Nonetheless, several people have been arrested in Haiti, Jamaica, the Dominican Republic, Turkey and Panama. Most of them are now imprisoned in Haiti, but the most important ones are held in the United States.
Others are still on the run, like Joseph Félix Badio, the alleged mastermind of the plot, believed to be somewhere in Haiti. Haitian-Jordanian businessman Samir Handal was arrested in Ankara, Turkey, in November 2021. Haiti requested his extradition, but the Istanbul Criminal Court released him on Monday, July 4, 2022, saying that the documents provided by Haiti’s justice officers did not make clear how Handal was concretely implicated in the crime. As a result, Turkey rejected Haiti’s extradition request and freed Handal.
Some actors are also dead. In addition to three Colombian mercenaries whom Haitian policemen killed in the gun battles after the assassination, there is the case of businessman and former coup-plotting police chief Marie-Jude Gilbert Dragon, who died in Port-au-Prince’s National Penitentiary, reportedly of COVID-19.
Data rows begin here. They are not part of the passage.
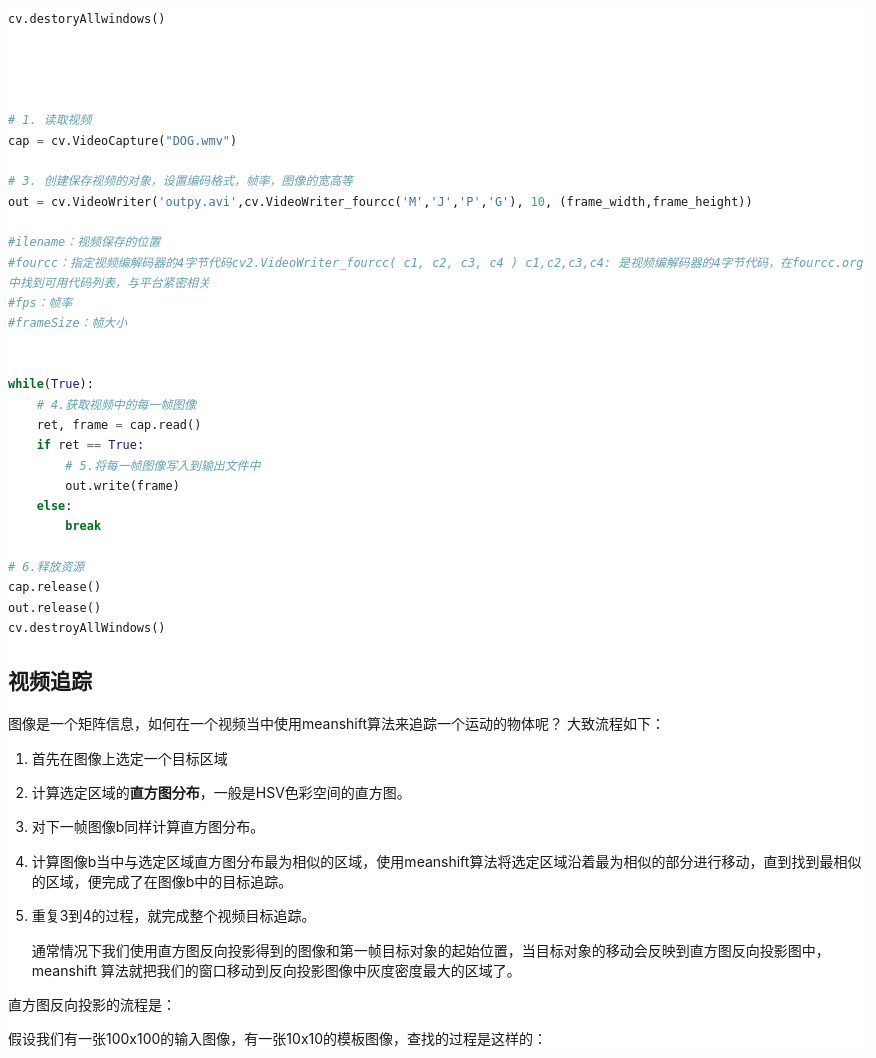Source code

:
 ```python
cv.destoryAllwindows()




# 1. 读取视频
cap = cv.VideoCapture("DOG.wmv")

# 3. 创建保存视频的对象，设置编码格式，帧率，图像的宽高等
out = cv.VideoWriter('outpy.avi',cv.VideoWriter_fourcc('M','J','P','G'), 10, (frame_width,frame_height))

#ilename：视频保存的位置
#fourcc：指定视频编解码器的4字节代码cv2.VideoWriter_fourcc( c1, c2, c3, c4 ) c1,c2,c3,c4: 是视频编解码器的4字节代码，在fourcc.org中找到可用代码列表，与平台紧密相关
#fps：帧率
#frameSize：帧大小


while(True):
    # 4.获取视频中的每一帧图像
    ret, frame = cap.read()
    if ret == True: 
        # 5.将每一帧图像写入到输出文件中
        out.write(frame)
    else:
        break 

# 6.释放资源
cap.release()
out.release()
cv.destroyAllWindows()
```

## 视频追踪

图像是一个矩阵信息，如何在一个视频当中使用meanshift算法来追踪一个运动的物体呢？ 大致流程如下：

1. 首先在图像上选定一个目标区域

2. 计算选定区域的**直方图分布**，一般是HSV色彩空间的直方图。

3. 对下一帧图像b同样计算直方图分布。

4. 计算图像b当中与选定区域直方图分布最为相似的区域，使用meanshift算法将选定区域沿着最为相似的部分进行移动，直到找到最相似的区域，便完成了在图像b中的目标追踪。

5. 重复3到4的过程，就完成整个视频目标追踪。

   通常情况下我们使用直方图反向投影得到的图像和第一帧目标对象的起始位置，当目标对象的移动会反映到直方图反向投影图中，meanshift 算法就把我们的窗口移动到反向投影图像中灰度密度最大的区域了。

直方图反向投影的流程是：

假设我们有一张100x100的输入图像，有一张10x10的模板图像，查找的过程是这样的：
The three most important prisoners accused of central roles in the murder are being held in Florida by U.S. authorities. They are former Haitian Senator John Joël Joseph (arrested in Jamaica), former convicted Haitian drug trafficker Rodolphe “Whiskey” Jaar (arrested in the Dominican Republic) and former Colombian soldier and mercenary Mario Antonio Palacios Palacios (arrested in Panama).
These suspects are being held in the U.S., at least in part because some of them have worked with and for the U.S. government. Indeed, in April a federal judge in Miami allowed the U.S. government to withhold from Palacios’ defense attorney unspecified evidence on the grounds that it was a “potential threat . . . to [U.S.] national security.” Meanwhile it’s a matter of record that Jaar was previously a Drug Enforcement Agency (DEA) informant.
The Haitian state, being totally dependent on and, indeed, installed by Washington, will find it nearly impossible to bring back to Haiti any of these suspects to answer for their actions.
At the same time, at least three businessmen who are also U.S. citizens — Antonio Intriago, Walter Veintemilla and Arcangel Pretel Ortiz — hired and helped finance, from U.S. soil, the Colombian mercenaries who killed Moïse. But not one of the trio has been charged or arrested.
By supposedly wanting to protect its informants, the Biden administration is only making more credible charges that, at the very least, Washington was aware of the coup. The links between the most prominent alleged criminals and U.S. intelligence services deepens this suspicion. It is evident already that many of those involved in the plot were either “dormant” or perhaps still active U.S. agents.
Meanwhile, former Senator John Joël Joseph snuck into Jamaica after the assassination with his wife and two children, lived clandestinely in a remote village named Elizabeth but was squealed on and picked up by the local police. In May he was extradited to the U.S. Currently, there are 40 individuals of various nationalities suspected of participation in Moïse’s assassination who are under lock and key in Port-au-Prince without any of them being tried or sentenced.
A gang currently occupies the halls of justice. The prime minister apparently communicates with the man, his friend, who ordered the murder. The U.S. is holding three of the key suspects and withholding evidence. The ruling groups, who are surely the intellectual authors and chief financiers of the assassination, until today remain unknown and control most of Haiti’s politicians. What a challenge for justice to be found for this grisly crime!